Of course not. “Men Become Endangered,” would really liven up the headlines but it’s unlikely to happen. A mammalian virgin birth only ever happened once. No, not in Bethlehem. What am I, Linus Van Pelt? It was in a lab in Japan and it produced an adorable little mouse named Kaguya.


Kaguya, the "fatherless mouse"

Kaguya was not the product of the usual blend of eggs-and-sperm (there’s a Monty Python joke in there somewhere) but of two eggs, one of which was from a newborn mouse, and thus, immature enough that two genes of its genes could be manipulated into simulating a paternal contribution. The team at the Tokyo University of Agriculture started with 457 of these dual-egg combinations. Of these, 371 became blastocycts, which were implanted in females. Ten survived through gestation. Two survived outside the womb. Only one, Kaguya, lived to adulthood and reproduced naturally.

That is a lot to go through for a virgin birth so it seems unlikely that this would just start to happen willy-nilly in mammals.

Every once in awhile though, a wave of men-going-extinct stories comes along. The National Geographic piece on Kaguya was headlined: “The End of Males?” Mouse Made to Reproduce Without Sperm” though it was one surviving mouse out of hundreds.

“Will End of Men Be Imminent? Y Chromosome Rapidly Losing Genes,” was ABC News’s bid in a 2009 story about the deteriorating Y (male) chromosome, which now has only 80 genes to its X (female) partner’s 1,000.

Alarming…until you read that genetic alternations are not only normal, but beneficial and that “evolution is weighted toward survival,” making it unlikely that men will ever take their balls and go home. In 2004, it was NPR’s As Y Chromosome Shrinks End of Men Pondered. The pondering went thus: Could happen. Probably won’t.

Theoretically women probably could do without men. There’s probably enough deposits in sperm banks the world over to repopulate the earth via turkey baster for awhile, so when you come down to brass tacks we could do it. But would we want to?

Okay, some of you said yes, but remember that that would include your gay male friends.

Okay, some still said yes, but really, we’ve had sperm banks and turkey basters for years.
We could have done it already if we wanted to, which must mean we don’t.

Most things that make life worth living are unnecessary. People survived before chocolate, movies, Earth, Wind and Fire (the band not the elements), spicy Bloody Marys and a billion other things, but life probably sucked.

We could go on without men… Men, with their sexy tree-trunk legs and perfect penises and their ability to bend time with one long, slow naked kiss, but what would be the point? There’s surviving, and then there’s living. If manlessness is where the Darwinian ride is taking us, start the evolution without me.

Those lizards have an amazing story. But damn…they have no idea what they’re missing.

= Tasks to complete =
**a)** Translate this sentence from the piece on men going extinct into Spanish: "Most things that make life worth living are unnecessary."
**b)** According to the piece on men going extinct, how many genes does the Y chromosome now have?
**c)** From the piece on men going extinct, set down the part that opens with the words containing "Okay, some still" and closes with "mean we don’t.".

= Stored data =
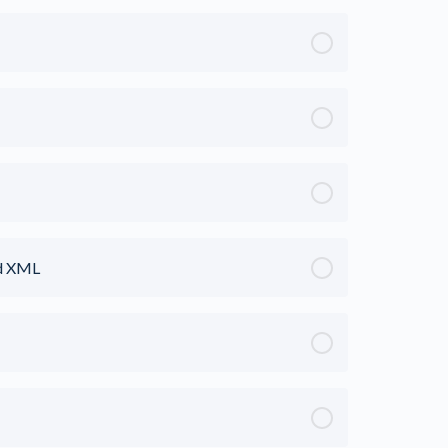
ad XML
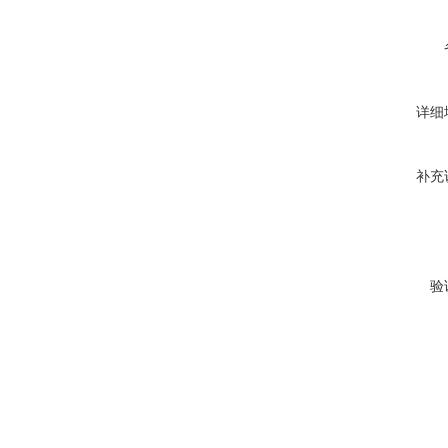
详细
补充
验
...
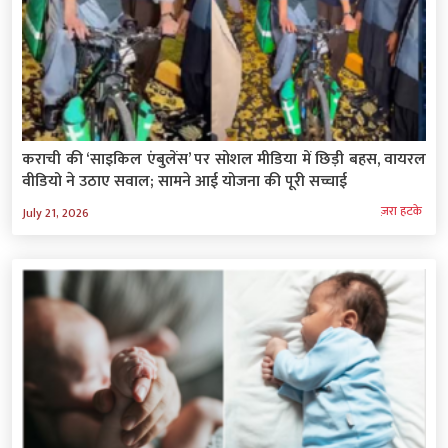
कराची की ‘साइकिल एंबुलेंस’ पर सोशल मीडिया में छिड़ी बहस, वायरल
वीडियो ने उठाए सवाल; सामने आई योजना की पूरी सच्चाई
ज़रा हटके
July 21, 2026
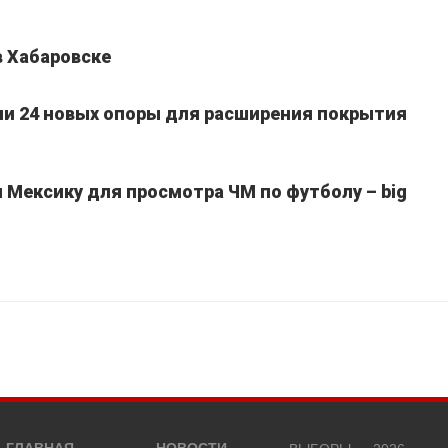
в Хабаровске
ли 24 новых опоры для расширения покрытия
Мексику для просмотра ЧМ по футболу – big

= Answers provided =
**a)** La mayoría de las cosas que hacen que valga la pena vivir son innecesarias.

**b)** The Y chromosome now has only 80 genes.

**c)**
Okay, some still said yes, but really, we’ve had sperm banks and turkey basters for years.
We could have done it already if we wanted to, which must mean we don’t.